Helsinki's Guggenheim competition receives thousands of submissions while city's architects have an alternative plan

Helsinki is set to get its very own Guggenheim museum, but one group of architects have launched a crowdsourcing campaign calling for wider ideas about how to improve the city.

"The Next Helsinki" calls upon "architects, urbanists, landscape architects, artists, environmentalists, students, activists, poets, politicians, and all others who love cities" to submit ideas to transform and develop the city.

The competition is an alternative to the popular Guggenheim Helsinki Design Competition, the first stage of which received 1,715 submissions from 77 countries, it was announced this week. The museum's two-part competition was launched on June 4 and 5 with events in Helsinki and at the Venice Architecture Biennale.

"The Next Helsinki" campaign has positioned itself as an alternative to the Guggenheim proposal, with the website stating: "Now, the Guggenheim Foundation has launched a design competition on one of Helsinki's most valuable and compelling physical sites for a new Guggenheim building, in hopes of a transformation akin to the "miracle" in Spain.

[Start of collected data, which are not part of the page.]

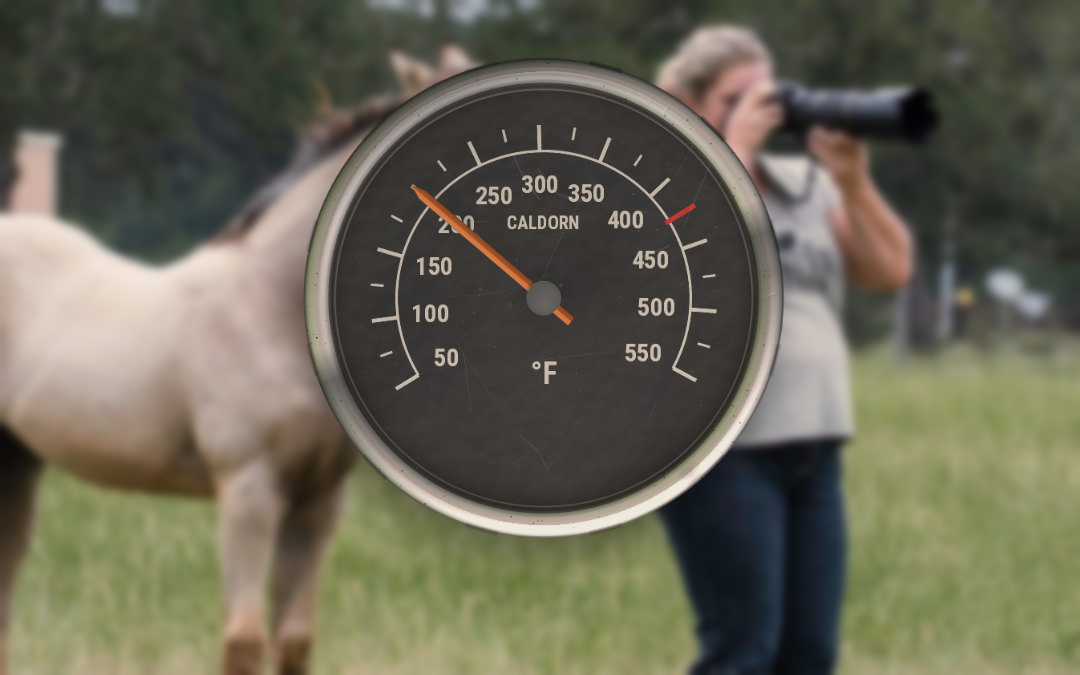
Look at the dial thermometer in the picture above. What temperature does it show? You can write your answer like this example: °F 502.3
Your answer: °F 200
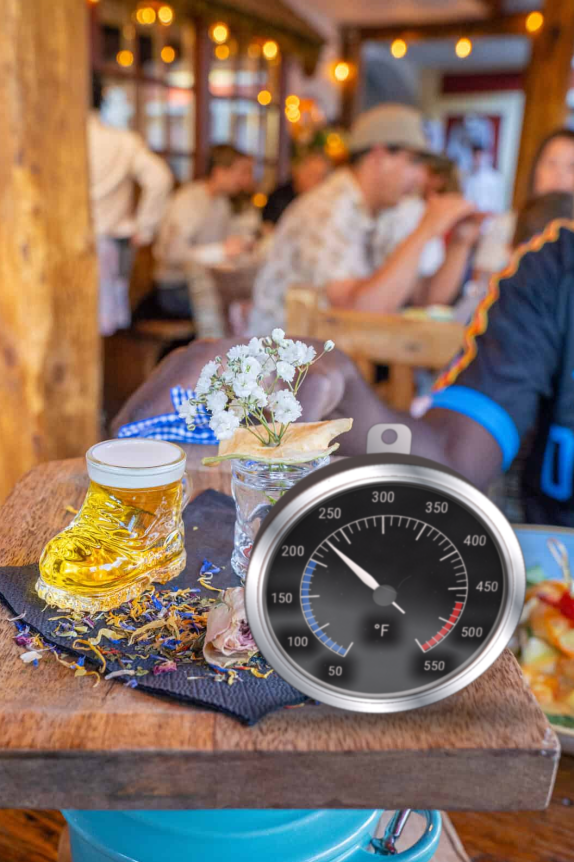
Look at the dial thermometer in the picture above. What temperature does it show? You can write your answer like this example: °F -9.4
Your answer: °F 230
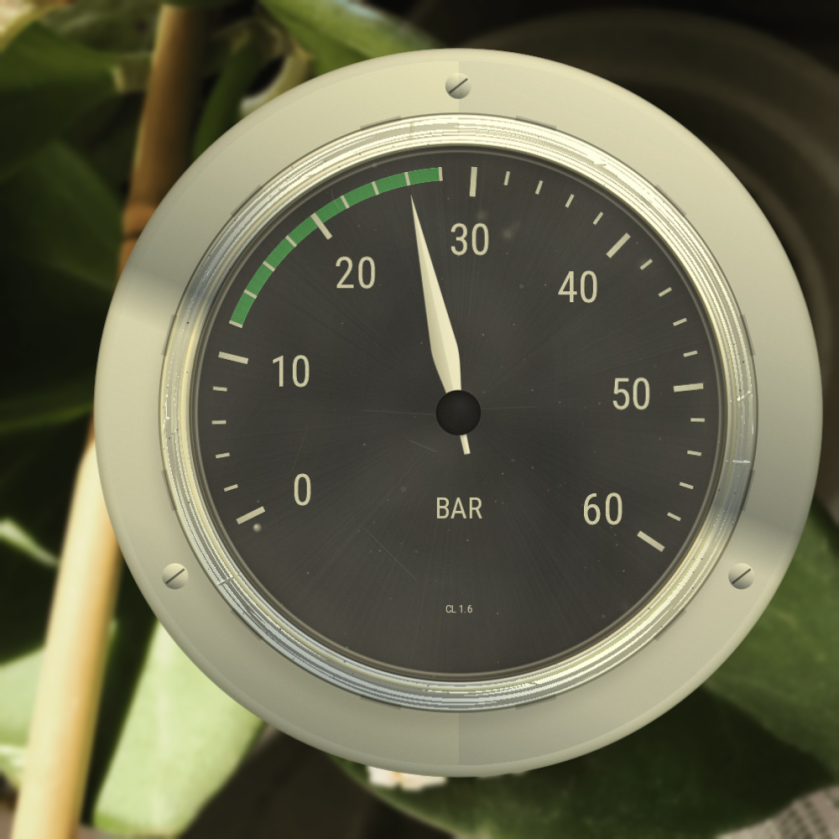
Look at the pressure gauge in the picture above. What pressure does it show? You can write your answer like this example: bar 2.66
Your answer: bar 26
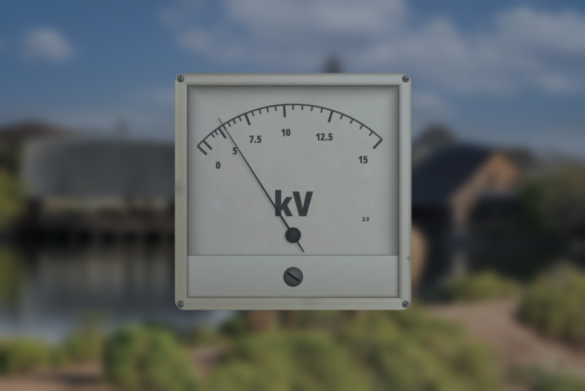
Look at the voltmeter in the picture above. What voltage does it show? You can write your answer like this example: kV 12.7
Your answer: kV 5.5
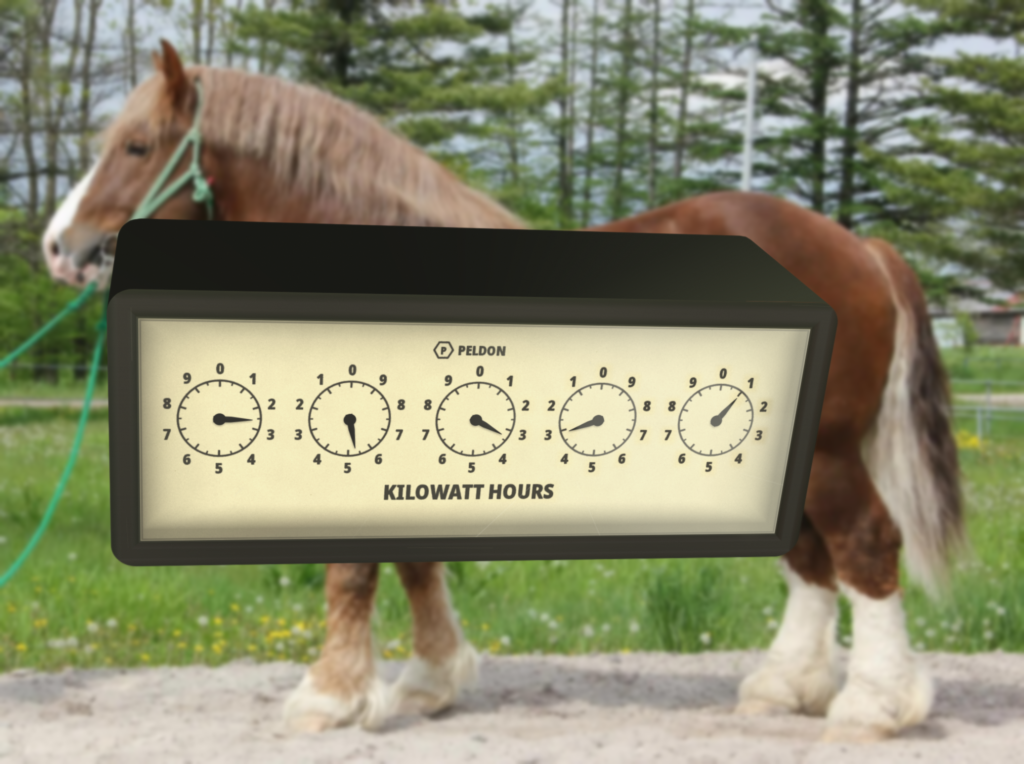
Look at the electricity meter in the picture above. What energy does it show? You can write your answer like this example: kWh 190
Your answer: kWh 25331
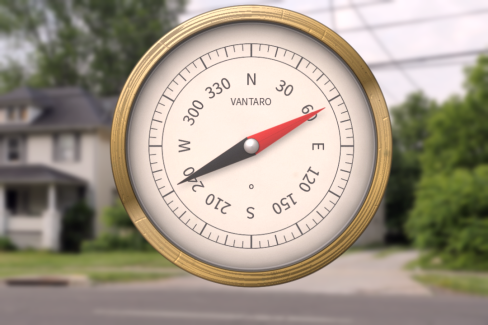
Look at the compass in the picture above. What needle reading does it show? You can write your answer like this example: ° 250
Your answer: ° 62.5
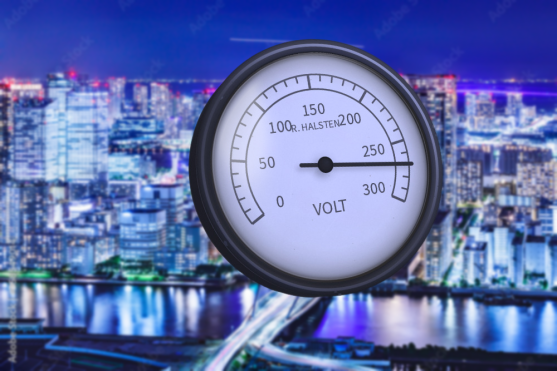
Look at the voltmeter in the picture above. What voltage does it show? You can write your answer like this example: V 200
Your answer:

"The City of Helsinki is tempted to spend hundreds of millions of municipal euros in return for the benefits of the branding of the city with someone else's mark. Is this really the best use for the site and tax money?"

The competition has been organized by Checkpoint Helsinki, GULF and Terreform. Anonymous submissions will be judged by an independent panel of industry experts, with the aim of bringing the winning concepts into the public arena in order to eventually be brought to life.

The deadline for "The Next Helsinki" is March 2, 2015.